Incontri pubblici, strette di mano e annunci su nuovi strumenti regionali per accompagnare la crescita delle imprese locali. Poi, concluse le elezioni, la realtà è stata ben diversa. Il 3 marzo 2026 la Regione Puglia ha deciso di sospendere la possibilità di presentare nuove domande per i principali strumenti di sostegno agli investimenti delle imprese, tra cui Contratti di Programma, PIA, MiniPIA, PIA Turismo e MiniPIA Turismo. Strumenti fondamentali per il tessuto produttivo pugliese e per territori come Gravina, soprattutto in vista della candidatura della città a Capitale Italiana della Cultura 2028, che richiede investimenti nel turismo e nei servizi. Secondo i dati della stessa Regione sono in valutazione proposte di investimento per circa 5 miliardi di euro, con richieste di contributo pubblico pari a 2,6 miliardi. Nonostante questa forte domanda di sviluppo da parte delle imprese, la risposta è stata il blocco dei nuovi strumenti, lasciando imprenditori e aziende in una condizione di grande incertezza. Ancora più paradossale è l'ipotesi di riaprire gli incentivi attraverso un "click day": gli investimenti industriali e turistici non si programmano con la velocità di un clic, ma richiedono strumenti stabili, programmazione e serietà.
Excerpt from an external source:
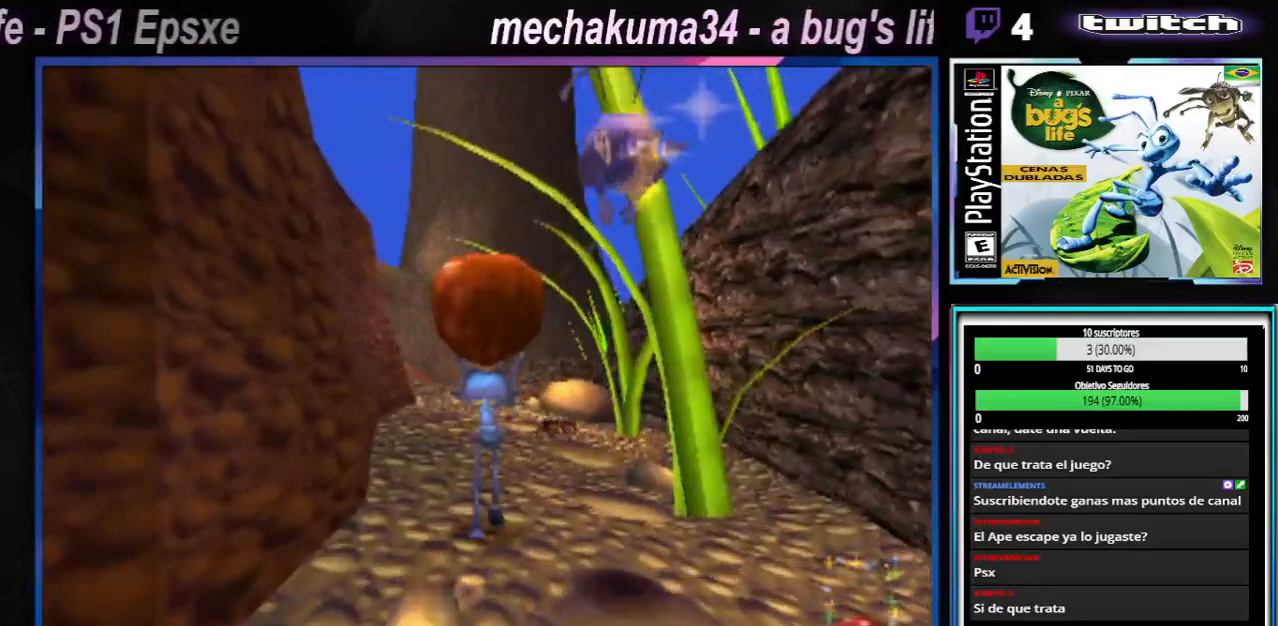
Gameplay with a controller (Xbox layout); each line is a JSON object with the inputs held at the frame after it. "events" lists button and stick changes between this image and that frame as [ms after this image, input, new state], when the widget could be followed in between. Not read: L3 R3.
{"buttons": [], "left_stick": "up", "right_stick": "center", "events": []}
Ma c'è un fatto che rende questa situazione ancora più grave. A prescindere dalle promesse elettorali, una parte significativa del nostro tessuto imprenditoriale e dei riferimenti locali ha scelto consapevolmente di sostenere un candidato estraneo alla nostra città, preferendolo a candidature gravinesi che avrebbero potuto rappresentare direttamente questo territorio. Una scelta politica precisa, fatta pubblicamente e sostenuta con convinzione.

Oggi però il risultato è sotto gli occhi di tutti: gli strumenti per investire sono stati bloccati e le imprese si trovano nell'incertezza. E allora la domanda diventa inevitabile e va posta con chiarezza: dove sono oggi tutti coloro che si sono spesi con tanta determinazione in quella campagna elettorale? Dove sono i promotori locali di quella scelta? Come spiegano alle imprese e agli imprenditori di questo territorio che, dopo tanta mobilitazione e tante parole, gli strumenti per investire sono stati fermati?
Perché quando si chiede un territorio di esporsi, di mobilitarsi e di sostenere candidature che non appartengono nemmeno alla propria comunità, poi bisogna avere anche il coraggio di assumersi la responsabilità delle conseguenze. Oggi le imprese di Gravina hanno tutto il diritto di chiedere conto di quelle scelte. Perché le campagne elettorali finiscono, ma le decisioni politiche restano. E a pagarne il prezzo, ancora una volta, rischiano di essere le aziende e i lavoratori di questa città.